Team software engineering with AI
Testing and debugging
Use LLMs to turn exploratory testing into function testing. They can also update test cases when code is updated.
Remember to check that the generated tests accurately describe the behaviour that you're after. For example, you might want to reject the task "" rather than add it to the list.
The course recommends using timeit
and cProfile
for performance testing.
There was a practical exercise here that involved identifying and fix/handling bugs and edge cases in some algorithms. The doubly-linked list one took a few attempts, but they were generally pretty manageable.
Documentation
This mostly just discussed best practices for documentation rather than linking things back to AI, though it did suggest using LLMs to produce standardized docstrings to feed into automated documentation tools like Sphinx.
Dependency management
Like with documentation, I don't think there was a huge amount of non-obvious stuff here.

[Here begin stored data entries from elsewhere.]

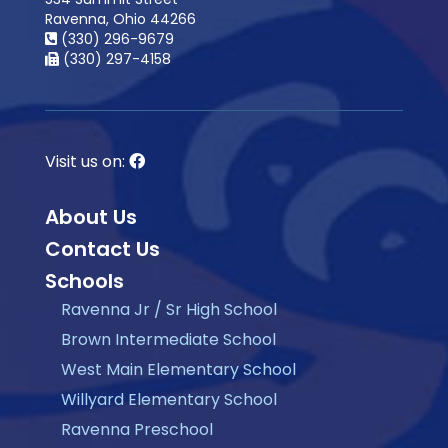
Ravenna, Ohio 44266
(330) 296-9679
(330) 297-4158
Visit us on:
About Us
Contact Us
Schools
Ravenna Jr / Sr High School
Brown Intermediate School
West Main Elementary School
Willyard Elementary School
Ravenna Preschool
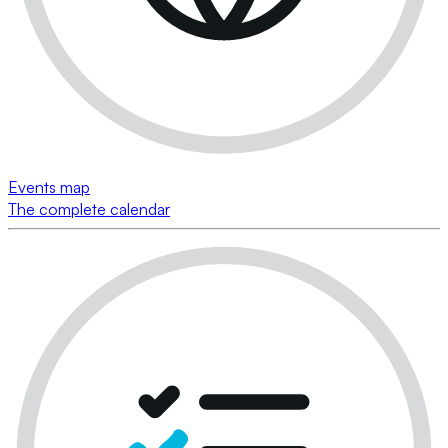
Events map
The complete calendar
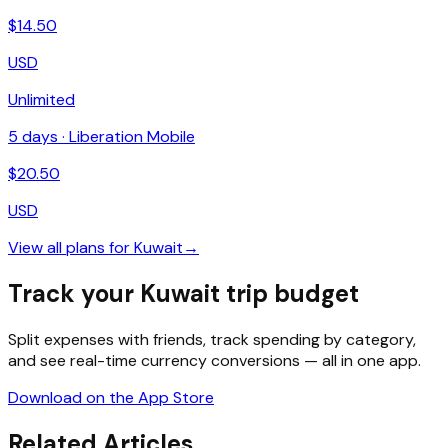
$
14.50
USD
Unlimited
5
days ·
Liberation Mobile
$
20.50
USD
View all plans for
Kuwait
→
Track your Kuwait trip budget
Split expenses with friends, track spending by category,
and see real-time currency conversions — all in one app.
Download on the App Store
Related Articles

Some things to consider asking LLMs:
What do each of the dependencies do?
Are there any known security vulnerabilities? (Obviously limited by things like training cut-offs.)
Are any of them unmaintained?
How to resolve specific dependency conflicts
For some of these, getting it to suggest tools like pip-audit
or safety
will likely work better than asking it the questions directly.
The final stage was a practical exercise with two parts: updating a script from Python 2 to Python 3, and resolving dependency conflicts between Pandas and Numpy.